Meridian and another state owned electricity company, Mighty River Power who were both buying from Genesis to serve their customers during the maintenance, say the price spike - if allowed to stand - will hit their combined earnings by up to NZ$40 million.
Spot market prices rose to what the Electricity Authority describes as "historically high" interim levels levels of between NZ$19,000 and NZ$20,000 mega watts per hour (MWh) from normal prices of about NZ$100 MWh. A total of 25 complaints from companies, which combined, say the price spike cost them tens of millions of dollars, have now been lodged with the Electricity Authority. The full list of complaints is on the Electricity Authority's website here.
The regulator has launched an investigation into whether an Undesirable Trading Situation (UTS) occurred plus a separate market performance investigation. See more here. It has ordered the delay of final March 26 prices while the UTS claim is investigated.
For its part Genesis denies it acted unreasonably during the "well-signalled" transmission outage. Genesis notes it offered customers the opportunity to hedge their risk, says it wasn't Genesis’ role to cover and pay for the spot market risk some market participants chose to take, and it has high operating costs and "will recover those costs when the opportunity arises."
However, Westpac says this type of event leads it to question future levels of spot price exposure.
"Had we been aware of the possible level of prices we would have taken actions to reduce our usage and/or use our own generation," Westpac's Dean Adams writes in the bank's complaint.
"While we accept that the outage was known of in advance, the level of prices could not have been predicted and is outside of any reasonable forecast. We were not therefore in a position to mitigate the costs and this creates an environment which deters consumers from assisting the market place by taking spot exposure with the objective of offering demand side management where available," Adams adds.
If the Electricity Authority decides a UTS happened, it could overturn the prices charged on March 26 and direct trades made that day be settled at different final prices.
Air New Zealand's 'urgent action'
In another complaint Air New Zealand says on top of the financial impact to the national carrier, it took "urgent action" to avoid exposure to operational business continuity risk.

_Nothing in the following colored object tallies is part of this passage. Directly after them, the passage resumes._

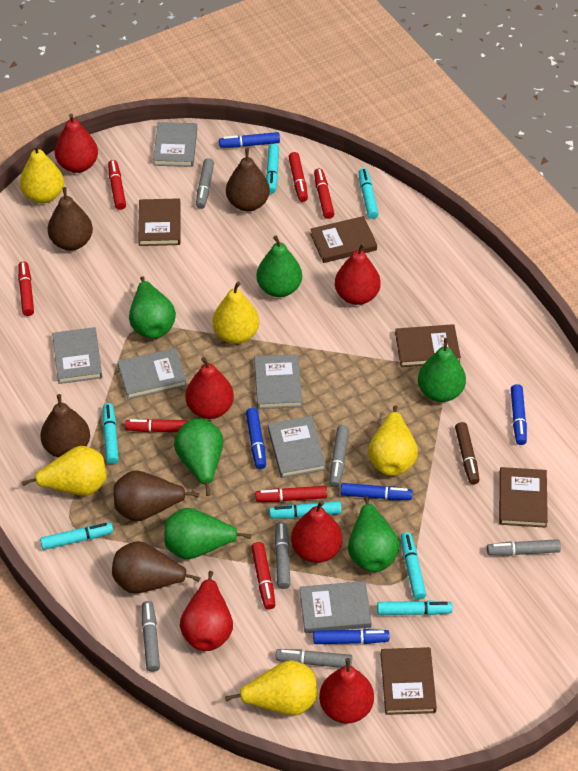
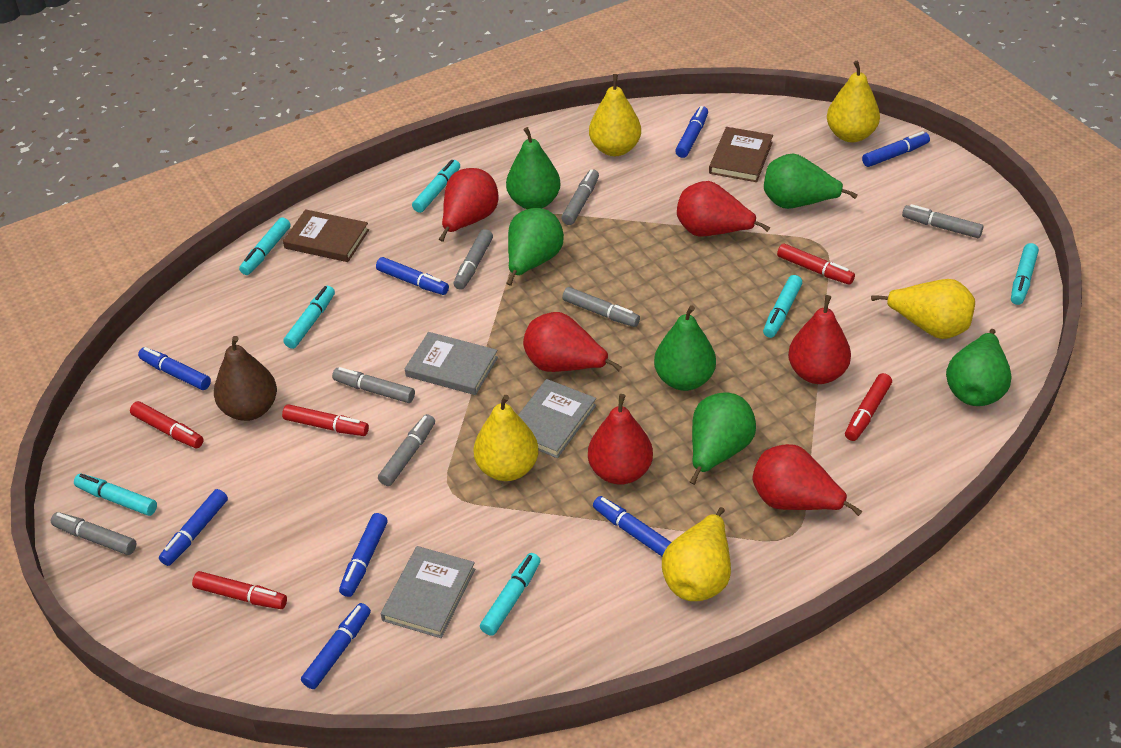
blue marker: [219,132,280,148] [246,408,266,469] [313,629,389,644] [341,483,412,500] [511,384,527,445] = 5 -> [138,347,211,390] [159,489,228,566] [301,603,371,689] [339,513,388,597] [376,257,449,295] [593,496,671,556] [675,106,708,158] [862,131,930,167] = 8
brown book: [138,198,181,246] [310,216,377,263] [381,647,437,715] [395,324,461,367] [499,467,548,528] = 5 -> [283,209,369,262] [709,127,773,182] = 2
brown marker: [455,422,480,484] = 1 -> none = 0
brown pear: [41,394,90,457] [48,187,93,251] [112,541,200,594] [114,471,199,521] [226,148,270,211] = 5 -> [214,336,277,421] = 1
grey book: [52,327,102,384] [117,348,187,399] [153,122,197,167] [254,354,302,409] [268,416,326,478] [300,581,372,633] = 6 -> [381,546,475,638] [405,332,498,395] [518,379,596,458] = 3
grey marker: [142,601,160,672] [196,158,214,209] [275,522,290,589] [275,649,352,668] [329,425,349,487] [487,539,561,556] = 6 -> [51,512,136,555] [332,367,415,403] [378,414,435,486] [454,229,493,290] [561,169,599,225] [562,287,640,327] [902,204,983,238] = 7
red marker: [18,261,34,316] [108,160,126,210] [125,419,189,432] [251,542,275,610] [255,486,327,502] [289,152,308,202] [314,168,334,219] = 7 -> [130,401,204,448] [192,571,287,609] [282,404,369,436] [777,243,855,285] [845,373,892,441] = 5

"An Air NZ supplier concerned about the impact to it of the power price had planned mitigation action that while dealing with the financial aspect would have exposed Air New Zealand to operational business continuity risk," Mandy Varney writes in the airline's complaint.

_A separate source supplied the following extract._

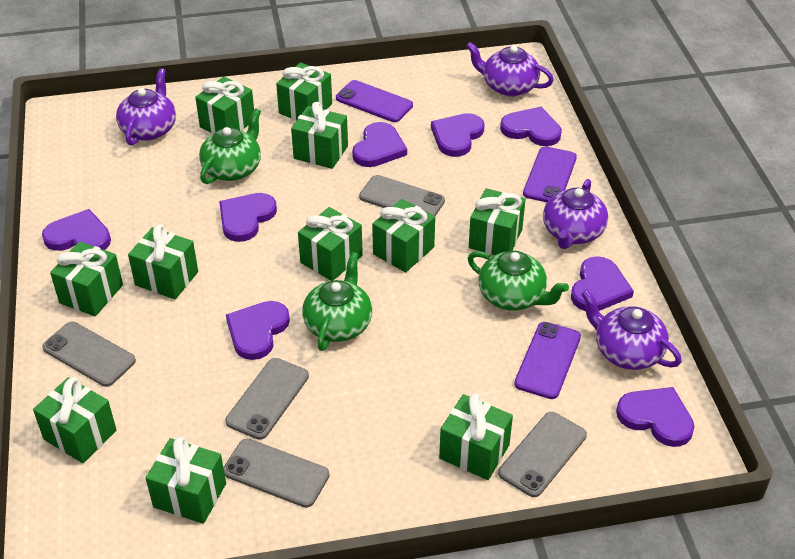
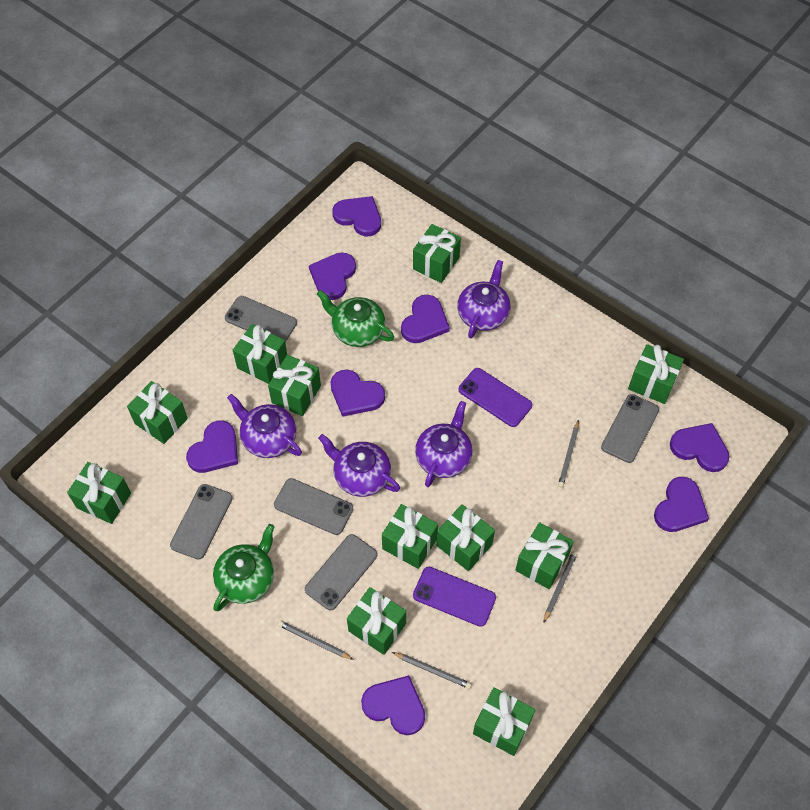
green teapot: [199,108,261,184] [302,252,372,351] [468,251,569,311] = 3 -> [213,524,275,611] [317,290,394,347] = 2
grey pencil: none = 0 -> [278,620,354,660] [392,652,472,689] [544,551,577,622] [558,420,579,488] = 4
purple phone: [336,80,413,122] [514,322,581,399] [523,146,577,202] = 3 -> [413,567,496,627] [458,368,532,427] = 2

"Air NZ management took urgent action to prevent this from happening, however feel the situation can be avoided altogether in future through appropriate actions being taken in this instance by the Electricity Authority."
Varney also says if the March 26 pricing is allowed to stand, it will inevitably impact on the overall market with future pricing for all consumers being higher than necessary.
"This is clearly not in the public interest."